▶ Excerpt
§ §

So Andy, welcome. And if we could start with your background, we'd love to hear the "how he got here" of your career, from your early days as an engineer, then how you sort of got hooked into Wall Street, and then things took off from there.

Andy: Yeah, sure, Brett. Thanks for doing this. I was an electrical engineer at Cornell, and I was an engineer because I couldn't write. At least, my teachers and SAT scores told me I had zero aptitude in English.

But I was an electrical engineer wanting to design computers. It was computer architecture. I ended up, after getting a masters at Illinois, working at Bell Labs for a bunch of years designing modems and chips and writing software. This was in the early '80s, when the Internet was just coming into being, with Usenet groups and UUCP -- Unix to Unix Call Protocol.

Anyway, I got tired of working at the giant bureaucracy, bigger than the Post Office and bigger than the Pentagon, which was the phone company. I ventured out and accidentally tripped across a job on Wall Street following the chip business; the Intels (INTC) and Motorolas (MOT) and Advanced Micro Devices (AMD) and Texas Instruments (TXN). I took economics, but I didn't know anything about the stock market or what makes stocks go up or down. Of course, after working there for a little while, I realized that nobody on Wall Street really knows what makes stocks go up or down.

Brett: [Laughs.]

Andy: But they wanted someone with a technical background to go figure out what all these weird chip companies were doing. In '83 and '84, there was an IPO boom that took public quite a few new companies that were doing custom silicon and all this kind of stuff. So I was happy to jump in and learn about how to put together a forecast for an income statement and balance sheet and figure out how stocks work and start recommending stocks. And I was fortunate to recommend Intel early on, when I realized that, while with the 8086 and 286 they had hired other companies to make them -- second sources it was called, Advanced Micro Devices -- and with the 386 they were going to keep it to themselves.

§ §

▶ Dataset section

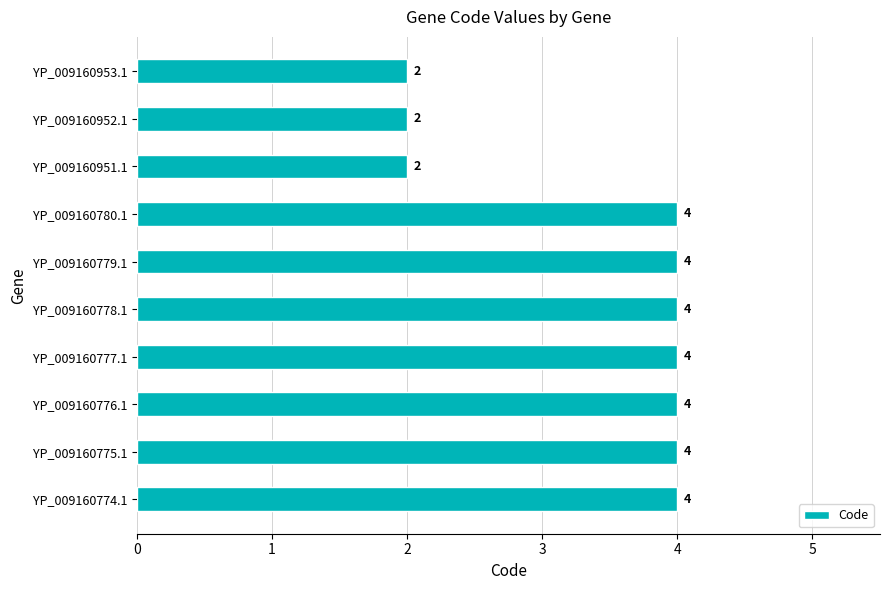

What is the approximate value at YP_009160776.1?

4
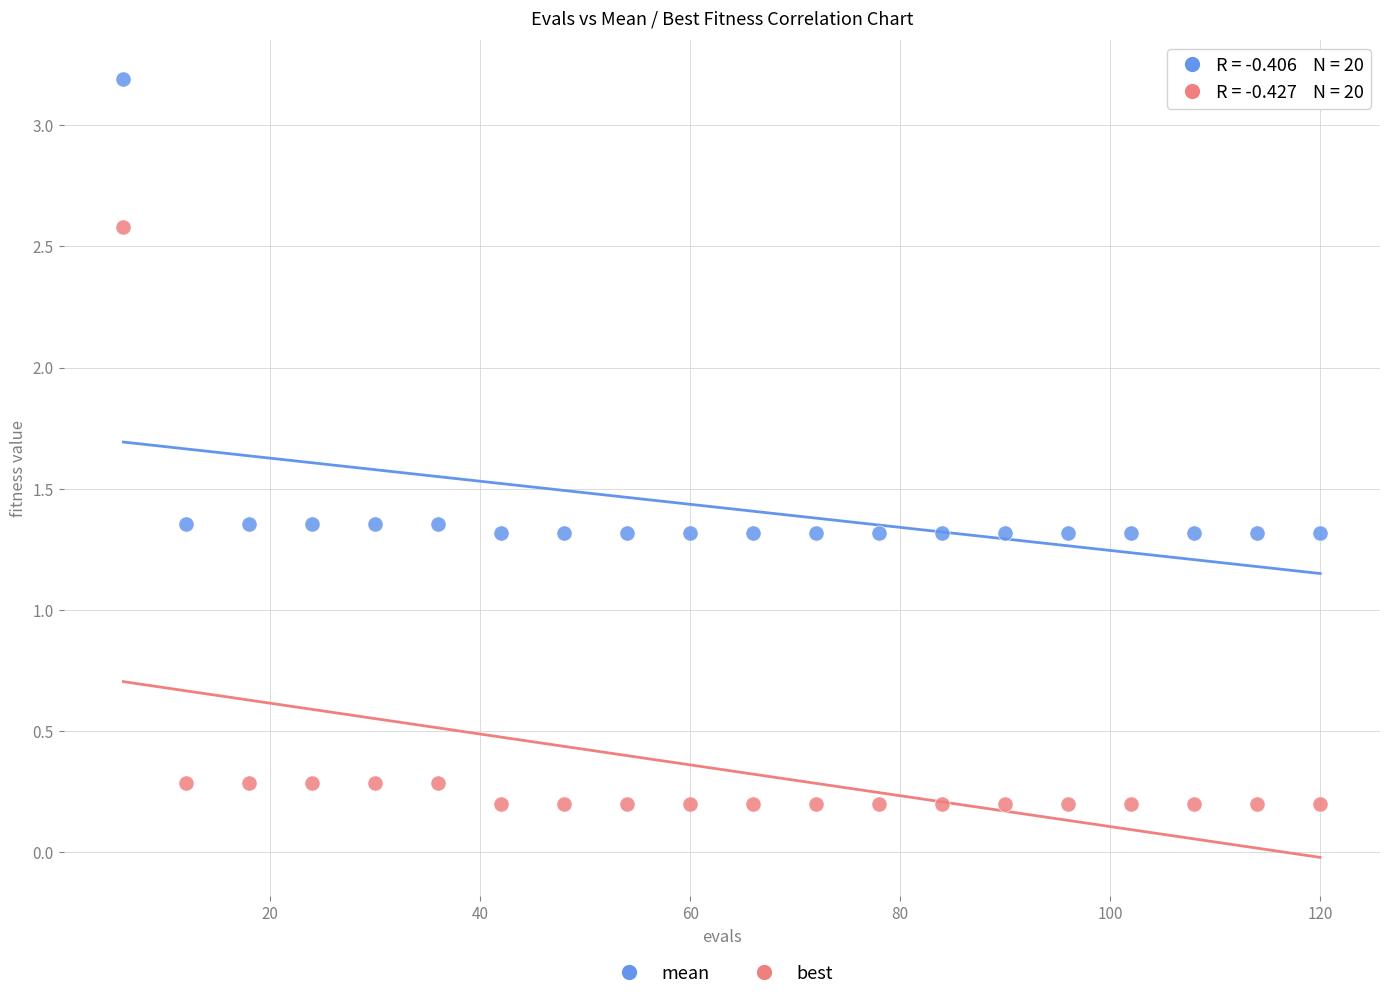

Which series reaches the minimum Y coordinate?

best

§ §

▶ What this exercise asks
A) Please write out the part of the career interview starting with "Andy: Yeah, sure, Brett." and going on through "Unix Call Protocol.".
B) Carry on the interview about Andy's move from engineering to Wall Street, picking up after its last line.

▶ Answer section
A)
Andy: Yeah, sure, Brett. Thanks for doing this. I was an electrical engineer at Cornell, and I was an engineer because I couldn't write. At least, my teachers and SAT scores told me I had zero aptitude in English.

But I was an electrical engineer wanting to design computers. It was computer architecture. I ended up, after getting a masters at Illinois, working at Bell Labs for a bunch of years designing modems and chips and writing software. This was in the early '80s, when the Internet was just coming into being, with Usenet groups and UUCP -- Unix to Unix Call Protocol.

B)
So, I had a great recommendation. The stock was a 10- or 20-bagger over a number of years, and it just helped launch my career on Wall Street.

I worked at Morgan Stanley and in the investment banking world, helping take public the next wave of great companies. And I realized that, when you work on Wall Street, you sort of follow what has happened. You catch these companies on the tail end. I wanted to be involved at the early stages, when these companies were just forming, and provide access to capital -- growth capital or startup capital -- to these companies.

So, I left and went to a small firm and raised a venture fund in '93 or something like that. I thought there was this whole new media world, that technology would intersect with media and create this interactive media marketplace. So I started investing along those ways. Fortunately, a whole bunch of those early investments were the first wave of Internet companies -- those that were selling CDs online, basically selling things online or coming up with the tools to allow others to do that.

The fund was successful. I connected with one of my clients, and sort of one of everyone's on Wall Street clients, a gentleman by the name of Fred Kittler, who was at JPMorgan running a billion-dollar public fund investing in technology. He owned 10% of Cisco (CSCO) right after the thing went public, because he saw these great long-run trends. And I hooked up with him to start Velocity Capital Management.

The two of us were going to do public and private investing. What we were going to do, and what we ended up doing successfully, is duplicate what happened in the silicon world. In the silicon world, costs go down by 30% per year, and it creates these huge new markets that spurt out of nothing because of elasticity. If something gets cheaper, you are going to end up using more of it. We thought the same thing would happen with bandwidth that happened with silicon. It didn't because it was regulated and it was stuffed inside of phone companies. But as that became slightly less regulated, you had this big boon in TCP/IP, Internet protocol companies and devices. We had a very fun time running an investment fund, and we ended up being at the right place at the right time.

Brett: Can you talk about when you started the fund and in terms of establishing what your methodology was going to be? I know you've got a real interesting background in terms of looking for your edge, what your edge and specialty were going to be.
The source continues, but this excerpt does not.